Friday, May 1, 2009

May Day!

My, oh my... the first of May...
Well, I've gotten about one-fifth of those danged artichokes dug up and tossed (literally) out of the garden. Good grief! The black flies are swarming, but it's been cooler with a beautiful rain the past two evenings... just perfect because we transplanted garlic, top onions, catnip, and so on. Mom gave me several hours help again, and the main garden is weeded, cultivated and raked off. The back berry garden is weeded and hoed, as is the Strawberry Patch.
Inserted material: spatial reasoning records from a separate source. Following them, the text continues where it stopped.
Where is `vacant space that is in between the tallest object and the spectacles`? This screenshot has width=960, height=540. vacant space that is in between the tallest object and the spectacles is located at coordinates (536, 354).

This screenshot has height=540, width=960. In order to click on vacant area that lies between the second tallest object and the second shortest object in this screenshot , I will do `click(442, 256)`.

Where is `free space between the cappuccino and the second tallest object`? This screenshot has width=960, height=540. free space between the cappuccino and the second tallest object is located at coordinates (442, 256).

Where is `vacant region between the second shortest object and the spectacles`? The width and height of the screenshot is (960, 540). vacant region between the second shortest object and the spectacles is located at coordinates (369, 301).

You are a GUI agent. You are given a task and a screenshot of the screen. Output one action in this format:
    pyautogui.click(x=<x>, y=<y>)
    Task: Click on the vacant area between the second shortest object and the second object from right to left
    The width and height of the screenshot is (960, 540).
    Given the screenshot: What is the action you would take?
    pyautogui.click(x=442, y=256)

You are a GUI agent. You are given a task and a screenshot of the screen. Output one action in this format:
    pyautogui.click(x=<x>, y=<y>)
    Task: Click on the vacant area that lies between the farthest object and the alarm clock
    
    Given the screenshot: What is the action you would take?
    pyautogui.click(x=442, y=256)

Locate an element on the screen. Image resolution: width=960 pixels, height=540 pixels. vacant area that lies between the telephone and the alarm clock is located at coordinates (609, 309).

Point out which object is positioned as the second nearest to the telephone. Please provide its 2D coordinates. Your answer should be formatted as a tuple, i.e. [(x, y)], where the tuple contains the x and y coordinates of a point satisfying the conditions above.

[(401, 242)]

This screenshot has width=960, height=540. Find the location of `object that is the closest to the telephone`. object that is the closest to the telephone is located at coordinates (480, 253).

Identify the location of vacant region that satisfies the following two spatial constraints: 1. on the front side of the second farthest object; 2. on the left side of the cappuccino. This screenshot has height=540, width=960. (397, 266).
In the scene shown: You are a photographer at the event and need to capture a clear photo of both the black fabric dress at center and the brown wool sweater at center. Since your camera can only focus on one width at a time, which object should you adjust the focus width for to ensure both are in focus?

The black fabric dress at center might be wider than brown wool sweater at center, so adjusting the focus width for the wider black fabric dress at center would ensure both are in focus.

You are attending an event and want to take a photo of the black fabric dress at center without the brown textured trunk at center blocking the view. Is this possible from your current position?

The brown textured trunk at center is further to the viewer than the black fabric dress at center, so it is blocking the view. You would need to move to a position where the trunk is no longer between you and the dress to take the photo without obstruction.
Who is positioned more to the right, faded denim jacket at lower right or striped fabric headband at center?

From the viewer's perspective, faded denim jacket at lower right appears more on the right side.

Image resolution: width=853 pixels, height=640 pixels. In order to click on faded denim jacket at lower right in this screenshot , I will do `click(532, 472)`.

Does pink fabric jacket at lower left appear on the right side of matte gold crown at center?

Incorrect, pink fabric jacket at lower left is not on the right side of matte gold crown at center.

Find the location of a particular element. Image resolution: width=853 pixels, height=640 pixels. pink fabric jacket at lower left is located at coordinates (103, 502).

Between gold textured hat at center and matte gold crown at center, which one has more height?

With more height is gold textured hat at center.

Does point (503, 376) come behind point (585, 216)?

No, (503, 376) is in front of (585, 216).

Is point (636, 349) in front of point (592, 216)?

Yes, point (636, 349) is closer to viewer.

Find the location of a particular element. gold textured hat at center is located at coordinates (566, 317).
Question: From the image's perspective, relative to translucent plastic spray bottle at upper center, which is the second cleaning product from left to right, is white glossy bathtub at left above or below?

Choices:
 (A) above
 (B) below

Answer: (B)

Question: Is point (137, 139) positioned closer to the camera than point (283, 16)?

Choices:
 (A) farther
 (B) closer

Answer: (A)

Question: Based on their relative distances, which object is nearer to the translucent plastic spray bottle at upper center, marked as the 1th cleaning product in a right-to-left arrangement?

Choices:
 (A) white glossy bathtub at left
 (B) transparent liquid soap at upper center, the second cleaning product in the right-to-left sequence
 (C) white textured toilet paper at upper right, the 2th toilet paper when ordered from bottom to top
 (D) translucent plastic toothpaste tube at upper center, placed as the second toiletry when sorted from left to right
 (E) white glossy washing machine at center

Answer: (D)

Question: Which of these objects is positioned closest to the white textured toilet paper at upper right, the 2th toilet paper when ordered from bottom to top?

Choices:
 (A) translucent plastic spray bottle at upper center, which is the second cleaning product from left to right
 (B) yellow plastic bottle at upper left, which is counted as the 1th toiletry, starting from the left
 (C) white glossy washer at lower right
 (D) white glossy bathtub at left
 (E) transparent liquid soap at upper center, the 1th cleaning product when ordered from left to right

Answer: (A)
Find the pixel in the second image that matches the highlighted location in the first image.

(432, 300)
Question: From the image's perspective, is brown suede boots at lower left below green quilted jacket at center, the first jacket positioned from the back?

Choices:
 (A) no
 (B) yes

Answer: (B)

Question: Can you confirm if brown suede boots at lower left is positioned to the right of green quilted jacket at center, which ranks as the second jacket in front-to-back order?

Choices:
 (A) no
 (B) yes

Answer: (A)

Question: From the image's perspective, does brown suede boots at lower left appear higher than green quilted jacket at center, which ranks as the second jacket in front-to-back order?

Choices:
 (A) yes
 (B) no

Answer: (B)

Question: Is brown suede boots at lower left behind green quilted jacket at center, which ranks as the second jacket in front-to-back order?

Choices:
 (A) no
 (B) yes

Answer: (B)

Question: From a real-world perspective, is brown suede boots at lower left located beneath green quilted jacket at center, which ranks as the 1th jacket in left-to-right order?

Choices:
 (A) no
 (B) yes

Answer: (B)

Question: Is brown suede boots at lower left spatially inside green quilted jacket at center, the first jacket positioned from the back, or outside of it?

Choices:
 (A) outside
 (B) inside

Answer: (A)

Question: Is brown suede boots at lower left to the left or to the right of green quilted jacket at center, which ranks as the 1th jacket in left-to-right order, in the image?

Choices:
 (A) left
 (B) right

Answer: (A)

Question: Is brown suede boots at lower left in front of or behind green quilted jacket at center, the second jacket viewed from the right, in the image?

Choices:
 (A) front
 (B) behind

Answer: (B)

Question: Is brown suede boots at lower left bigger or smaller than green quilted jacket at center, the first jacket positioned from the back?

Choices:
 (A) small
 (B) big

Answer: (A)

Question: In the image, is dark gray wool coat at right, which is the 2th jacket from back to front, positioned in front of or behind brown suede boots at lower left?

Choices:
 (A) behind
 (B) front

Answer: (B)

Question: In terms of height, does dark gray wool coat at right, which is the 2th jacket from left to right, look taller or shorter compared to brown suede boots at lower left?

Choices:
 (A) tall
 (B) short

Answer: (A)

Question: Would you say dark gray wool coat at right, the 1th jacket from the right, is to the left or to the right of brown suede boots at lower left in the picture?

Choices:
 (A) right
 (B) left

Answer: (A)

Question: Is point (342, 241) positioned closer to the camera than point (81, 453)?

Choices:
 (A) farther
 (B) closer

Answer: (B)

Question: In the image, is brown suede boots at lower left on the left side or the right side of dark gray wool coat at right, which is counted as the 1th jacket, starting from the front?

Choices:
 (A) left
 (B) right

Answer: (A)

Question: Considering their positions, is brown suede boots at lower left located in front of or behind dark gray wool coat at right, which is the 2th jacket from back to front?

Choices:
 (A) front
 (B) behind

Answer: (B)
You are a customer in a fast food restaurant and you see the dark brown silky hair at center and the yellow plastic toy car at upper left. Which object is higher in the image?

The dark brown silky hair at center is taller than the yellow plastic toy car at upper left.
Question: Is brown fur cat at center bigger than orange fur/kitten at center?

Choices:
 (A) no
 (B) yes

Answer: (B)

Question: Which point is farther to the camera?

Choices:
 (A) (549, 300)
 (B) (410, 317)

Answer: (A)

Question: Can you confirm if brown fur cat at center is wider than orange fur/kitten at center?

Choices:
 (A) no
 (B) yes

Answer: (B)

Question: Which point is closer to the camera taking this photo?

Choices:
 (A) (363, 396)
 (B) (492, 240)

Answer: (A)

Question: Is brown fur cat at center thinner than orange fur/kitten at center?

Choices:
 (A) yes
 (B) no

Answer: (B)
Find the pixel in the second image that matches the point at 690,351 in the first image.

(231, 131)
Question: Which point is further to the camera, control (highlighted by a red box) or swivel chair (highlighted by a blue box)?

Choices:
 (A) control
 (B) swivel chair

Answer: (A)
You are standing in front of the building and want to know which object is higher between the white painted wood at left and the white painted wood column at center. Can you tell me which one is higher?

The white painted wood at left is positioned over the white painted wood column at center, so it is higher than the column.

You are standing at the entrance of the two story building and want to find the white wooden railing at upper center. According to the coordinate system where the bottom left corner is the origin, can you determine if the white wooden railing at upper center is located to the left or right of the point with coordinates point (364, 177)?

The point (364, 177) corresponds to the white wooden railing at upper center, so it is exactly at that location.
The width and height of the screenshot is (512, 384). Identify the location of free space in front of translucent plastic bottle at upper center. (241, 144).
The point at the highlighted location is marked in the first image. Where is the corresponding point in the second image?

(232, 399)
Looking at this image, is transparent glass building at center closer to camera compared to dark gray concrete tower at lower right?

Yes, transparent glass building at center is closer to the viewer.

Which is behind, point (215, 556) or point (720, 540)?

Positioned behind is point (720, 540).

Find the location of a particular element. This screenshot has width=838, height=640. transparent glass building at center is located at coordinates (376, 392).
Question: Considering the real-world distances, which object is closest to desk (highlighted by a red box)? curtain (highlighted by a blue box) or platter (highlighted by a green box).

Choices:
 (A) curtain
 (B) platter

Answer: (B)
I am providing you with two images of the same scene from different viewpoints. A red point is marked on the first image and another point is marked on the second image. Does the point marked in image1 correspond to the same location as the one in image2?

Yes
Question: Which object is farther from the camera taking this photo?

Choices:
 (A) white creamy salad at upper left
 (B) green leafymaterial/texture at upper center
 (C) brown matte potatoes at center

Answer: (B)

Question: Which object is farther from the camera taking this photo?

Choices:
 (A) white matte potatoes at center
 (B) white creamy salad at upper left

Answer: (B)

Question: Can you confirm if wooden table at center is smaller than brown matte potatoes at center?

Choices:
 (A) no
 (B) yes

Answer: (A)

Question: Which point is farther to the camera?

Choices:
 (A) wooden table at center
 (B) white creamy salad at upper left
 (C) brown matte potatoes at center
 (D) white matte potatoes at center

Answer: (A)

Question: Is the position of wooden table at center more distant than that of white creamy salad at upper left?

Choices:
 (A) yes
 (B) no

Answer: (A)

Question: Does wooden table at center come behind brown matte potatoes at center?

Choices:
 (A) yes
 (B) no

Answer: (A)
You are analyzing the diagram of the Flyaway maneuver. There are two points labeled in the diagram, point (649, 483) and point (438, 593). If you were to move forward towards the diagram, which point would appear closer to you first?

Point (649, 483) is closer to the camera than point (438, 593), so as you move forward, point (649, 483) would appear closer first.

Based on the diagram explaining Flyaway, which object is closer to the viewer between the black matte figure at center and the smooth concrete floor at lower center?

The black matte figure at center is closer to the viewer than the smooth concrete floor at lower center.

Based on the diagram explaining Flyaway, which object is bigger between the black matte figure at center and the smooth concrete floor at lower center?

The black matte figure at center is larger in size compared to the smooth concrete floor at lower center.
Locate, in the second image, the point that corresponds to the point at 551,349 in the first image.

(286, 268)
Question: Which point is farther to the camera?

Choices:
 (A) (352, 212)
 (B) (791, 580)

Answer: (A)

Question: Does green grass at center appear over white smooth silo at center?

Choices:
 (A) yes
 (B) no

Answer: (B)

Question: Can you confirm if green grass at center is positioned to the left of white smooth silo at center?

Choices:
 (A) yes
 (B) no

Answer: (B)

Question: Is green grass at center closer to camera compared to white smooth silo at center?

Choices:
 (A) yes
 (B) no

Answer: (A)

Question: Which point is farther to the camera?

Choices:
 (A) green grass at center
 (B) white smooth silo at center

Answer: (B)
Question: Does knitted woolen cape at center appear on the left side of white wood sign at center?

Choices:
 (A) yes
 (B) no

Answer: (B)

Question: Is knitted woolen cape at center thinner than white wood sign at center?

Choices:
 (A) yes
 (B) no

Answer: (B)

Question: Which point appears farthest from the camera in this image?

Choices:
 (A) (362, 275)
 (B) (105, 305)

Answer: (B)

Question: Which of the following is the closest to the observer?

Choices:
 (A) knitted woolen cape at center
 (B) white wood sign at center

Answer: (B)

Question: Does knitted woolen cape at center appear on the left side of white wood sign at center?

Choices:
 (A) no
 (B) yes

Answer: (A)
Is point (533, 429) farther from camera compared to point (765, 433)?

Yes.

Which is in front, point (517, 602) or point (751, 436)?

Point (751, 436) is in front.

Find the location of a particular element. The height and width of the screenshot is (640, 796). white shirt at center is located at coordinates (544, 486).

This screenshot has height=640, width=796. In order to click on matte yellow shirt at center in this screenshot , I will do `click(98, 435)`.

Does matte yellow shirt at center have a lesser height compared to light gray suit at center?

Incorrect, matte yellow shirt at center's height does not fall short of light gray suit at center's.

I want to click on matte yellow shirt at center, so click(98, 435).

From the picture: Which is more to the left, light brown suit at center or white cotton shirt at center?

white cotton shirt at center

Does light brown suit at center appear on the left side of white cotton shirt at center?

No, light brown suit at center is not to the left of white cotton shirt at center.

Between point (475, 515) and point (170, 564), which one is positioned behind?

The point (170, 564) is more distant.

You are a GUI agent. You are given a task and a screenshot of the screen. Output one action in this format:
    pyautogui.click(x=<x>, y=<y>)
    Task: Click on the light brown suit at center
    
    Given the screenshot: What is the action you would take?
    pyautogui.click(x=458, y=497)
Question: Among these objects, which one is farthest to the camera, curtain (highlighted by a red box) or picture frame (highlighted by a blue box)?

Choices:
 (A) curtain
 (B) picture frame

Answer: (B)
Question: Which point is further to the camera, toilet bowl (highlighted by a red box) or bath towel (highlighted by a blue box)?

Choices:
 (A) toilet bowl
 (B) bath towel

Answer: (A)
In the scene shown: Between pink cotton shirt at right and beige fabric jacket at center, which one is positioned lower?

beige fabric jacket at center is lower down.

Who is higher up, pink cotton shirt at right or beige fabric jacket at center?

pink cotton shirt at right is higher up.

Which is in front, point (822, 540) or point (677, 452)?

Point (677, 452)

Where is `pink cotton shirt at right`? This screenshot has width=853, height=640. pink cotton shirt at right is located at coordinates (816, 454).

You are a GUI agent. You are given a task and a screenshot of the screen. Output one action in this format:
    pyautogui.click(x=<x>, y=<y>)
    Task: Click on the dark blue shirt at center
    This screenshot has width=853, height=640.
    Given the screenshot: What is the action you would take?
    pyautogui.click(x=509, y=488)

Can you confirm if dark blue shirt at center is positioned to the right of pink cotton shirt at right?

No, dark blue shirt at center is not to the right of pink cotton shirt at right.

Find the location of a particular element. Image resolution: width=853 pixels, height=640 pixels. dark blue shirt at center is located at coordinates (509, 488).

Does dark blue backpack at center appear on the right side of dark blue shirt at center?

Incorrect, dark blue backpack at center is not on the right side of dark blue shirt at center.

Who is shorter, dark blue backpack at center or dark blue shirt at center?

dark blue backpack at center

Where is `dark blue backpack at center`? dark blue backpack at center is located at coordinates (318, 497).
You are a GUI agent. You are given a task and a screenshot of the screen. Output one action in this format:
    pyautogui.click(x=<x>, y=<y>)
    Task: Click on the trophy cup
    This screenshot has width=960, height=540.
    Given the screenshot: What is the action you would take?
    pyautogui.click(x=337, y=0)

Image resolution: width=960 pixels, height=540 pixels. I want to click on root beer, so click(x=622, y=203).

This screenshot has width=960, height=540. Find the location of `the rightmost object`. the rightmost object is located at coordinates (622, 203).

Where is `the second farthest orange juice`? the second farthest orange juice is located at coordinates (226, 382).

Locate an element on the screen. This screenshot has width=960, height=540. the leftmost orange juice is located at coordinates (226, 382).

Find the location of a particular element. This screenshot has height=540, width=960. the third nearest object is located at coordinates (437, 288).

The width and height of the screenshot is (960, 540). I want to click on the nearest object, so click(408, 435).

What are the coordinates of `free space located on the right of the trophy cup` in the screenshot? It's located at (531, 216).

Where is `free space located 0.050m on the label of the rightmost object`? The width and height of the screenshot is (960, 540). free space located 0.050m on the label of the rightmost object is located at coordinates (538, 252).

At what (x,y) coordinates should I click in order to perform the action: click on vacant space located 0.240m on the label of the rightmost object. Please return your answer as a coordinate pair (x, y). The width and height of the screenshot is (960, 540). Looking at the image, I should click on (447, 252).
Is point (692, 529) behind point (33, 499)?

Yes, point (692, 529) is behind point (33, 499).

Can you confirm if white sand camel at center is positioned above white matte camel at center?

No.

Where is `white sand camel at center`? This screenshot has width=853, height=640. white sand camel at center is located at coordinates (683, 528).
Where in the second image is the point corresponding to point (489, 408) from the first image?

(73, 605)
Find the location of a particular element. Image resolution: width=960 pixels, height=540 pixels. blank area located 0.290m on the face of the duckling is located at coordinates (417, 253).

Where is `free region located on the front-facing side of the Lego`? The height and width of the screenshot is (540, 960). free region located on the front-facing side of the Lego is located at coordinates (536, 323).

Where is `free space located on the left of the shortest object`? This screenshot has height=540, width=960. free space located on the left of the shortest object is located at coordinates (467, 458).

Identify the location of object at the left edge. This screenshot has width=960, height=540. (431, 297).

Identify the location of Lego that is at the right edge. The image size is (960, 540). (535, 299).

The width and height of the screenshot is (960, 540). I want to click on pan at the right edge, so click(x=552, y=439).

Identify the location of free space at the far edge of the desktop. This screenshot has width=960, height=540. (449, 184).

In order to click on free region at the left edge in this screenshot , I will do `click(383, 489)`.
As a matter of fact, I finally got around to planting lettuces and spinach, and spread compost atop the asparagus patch and all the transplants, so things look good! At least I feel like maybe we've gotten the upper hand thus far in the gardens... for the time-being. The rain has given a jolt to everything... flowers are blooming, trees are slowly beginning to leaf out. Thus, I will share a poem from one of my most-loved old-fashioned poets, James Whitcomb Riley. This is taken from Riley Farm Rhymes, a book of farm-related prose published in 1901 that mom gave me some years ago...

When The Green Gits Back In The Trees
In spring, when the green gits back in the trees,
And the sun comes out and stays,
And yer boots pulls on with a good tight squeeze,
And you think of yer bare-foot days;
When you ort to work and you want to not,
And you and yer wife agrees
It's time to spade up the garden-lot,
When the green gits back in the trees
Well! work is the least o' my idees
When the green, you know, gits back in the trees!

When the green gits back in the trees, and bees
Is a-buzzin' aroun' ag'in
In that kind of a lazy go-as-you-please
Old gait they bum roun' in;
When the groun's all bald whare the hay-rick stood,
And the crick's riz, and the breeze
Coaxes the bloom in the old dogwood,
And green gits back in the trees,-
I like, as I say, in sich scenes as these,
The time when the green gits back in the trees!

When the whole tail-fethers o' Wintertime
Is all pulled out and gone!
And the sap it thaws and begins to climb,
And the swet it starts out on
A feller's forred, a-gittin' down
At the old spring on his knees-
I kindo' like jest a-loaferin' roun'
When the green gits back in the trees-
Jest a-potterin' roun' as I- durn- please-

When the green, you know, gits back in the trees!